### Extracto de la fuente
Como hemos recordado en estas páginas, el tercer gran momento de la historia moderna de nuestro país es al que identificamos como la revolución iniciada en 1910. Dicho movimiento se inició como una demanda de carácter político, en virtud de las enormes limitaciones que el régimen de Porfirio Díaz había impuesto a la vida democrática de los mexicanos.
Es ya una referencia clásica de sus antecedentes inmediatos, la entrevista de Díaz con el periodista norteamericano James Creelman para la revista Pearson´s, publicada en marzo de 1908, en la que Don Porfirio admite la madurez del país para ejercer a plenitud sus derechos político- electorales y anuncia su decisión de no contender a la cita democrática de 1910, al concluir el primer sexenio presidencial en México.
Sin embargo, es importante recordar que el porfiriato, al mantener la estructura económica del sistema latifundista y la reproducción de la explotación espiritual con que se sostenía un gobierno autoritario, era salvaguarda de una economía predominantemente agraria con incipiente desarrollo industrial.

### Material proporcionado
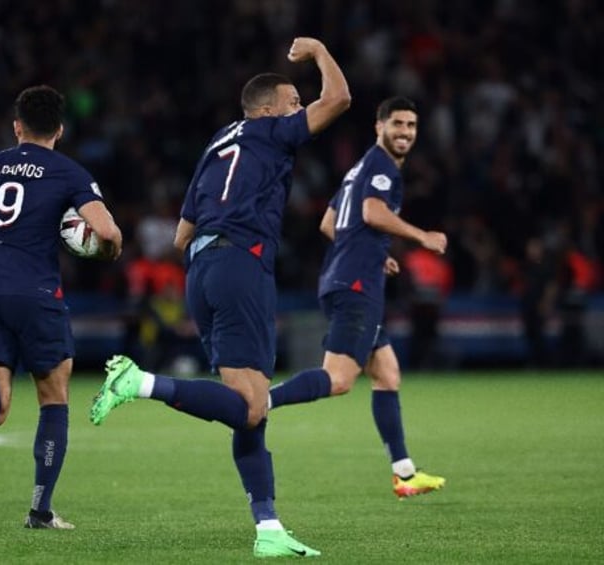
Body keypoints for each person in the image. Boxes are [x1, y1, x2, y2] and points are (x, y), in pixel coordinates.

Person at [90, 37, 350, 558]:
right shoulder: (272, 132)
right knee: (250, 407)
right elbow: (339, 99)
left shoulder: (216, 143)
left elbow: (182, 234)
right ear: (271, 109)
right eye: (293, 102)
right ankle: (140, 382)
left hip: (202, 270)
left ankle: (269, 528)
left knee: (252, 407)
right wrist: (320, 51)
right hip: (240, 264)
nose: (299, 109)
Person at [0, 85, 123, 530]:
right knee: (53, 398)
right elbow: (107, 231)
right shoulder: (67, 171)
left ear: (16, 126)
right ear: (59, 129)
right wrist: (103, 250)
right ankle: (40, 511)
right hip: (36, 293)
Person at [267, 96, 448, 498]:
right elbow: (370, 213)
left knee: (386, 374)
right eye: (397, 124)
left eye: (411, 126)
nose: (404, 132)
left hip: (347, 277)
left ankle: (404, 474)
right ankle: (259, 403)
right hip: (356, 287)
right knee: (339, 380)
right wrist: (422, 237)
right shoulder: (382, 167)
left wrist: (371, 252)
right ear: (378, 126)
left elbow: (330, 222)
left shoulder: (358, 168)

==

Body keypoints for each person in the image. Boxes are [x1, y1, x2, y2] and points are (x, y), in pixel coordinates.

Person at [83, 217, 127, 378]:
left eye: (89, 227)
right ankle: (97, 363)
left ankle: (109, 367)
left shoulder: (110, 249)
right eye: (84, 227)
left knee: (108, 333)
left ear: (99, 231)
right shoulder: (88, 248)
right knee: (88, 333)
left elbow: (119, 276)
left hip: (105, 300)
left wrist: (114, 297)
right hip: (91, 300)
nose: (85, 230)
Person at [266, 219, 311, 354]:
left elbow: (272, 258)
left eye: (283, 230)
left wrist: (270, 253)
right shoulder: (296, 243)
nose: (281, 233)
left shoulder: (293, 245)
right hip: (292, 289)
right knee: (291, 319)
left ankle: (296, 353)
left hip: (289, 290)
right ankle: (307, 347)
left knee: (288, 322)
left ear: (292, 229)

### Tu tarea
Reproduce tal cual un pasaje del texto sobre la revolución de 1910, empezando en las palabras que contienen "Como hemos recordado" y deteniéndote justo después de "presidencial en México.".

### Respuesta redactada
Como hemos recordado en estas páginas, el tercer gran momento de la historia moderna de nuestro país es al que identificamos como la revolución iniciada en 1910. Dicho movimiento se inició como una demanda de carácter político, en virtud de las enormes limitaciones que el régimen de Porfirio Díaz había impuesto a la vida democrática de los mexicanos.
Es ya una referencia clásica de sus antecedentes inmediatos, la entrevista de Díaz con el periodista norteamericano James Creelman para la revista Pearson´s, publicada en marzo de 1908, en la que Don Porfirio admite la madurez del país para ejercer a plenitud sus derechos político- electorales y anuncia su decisión de no contender a la cita democrática de 1910, al concluir el primer sexenio presidencial en México.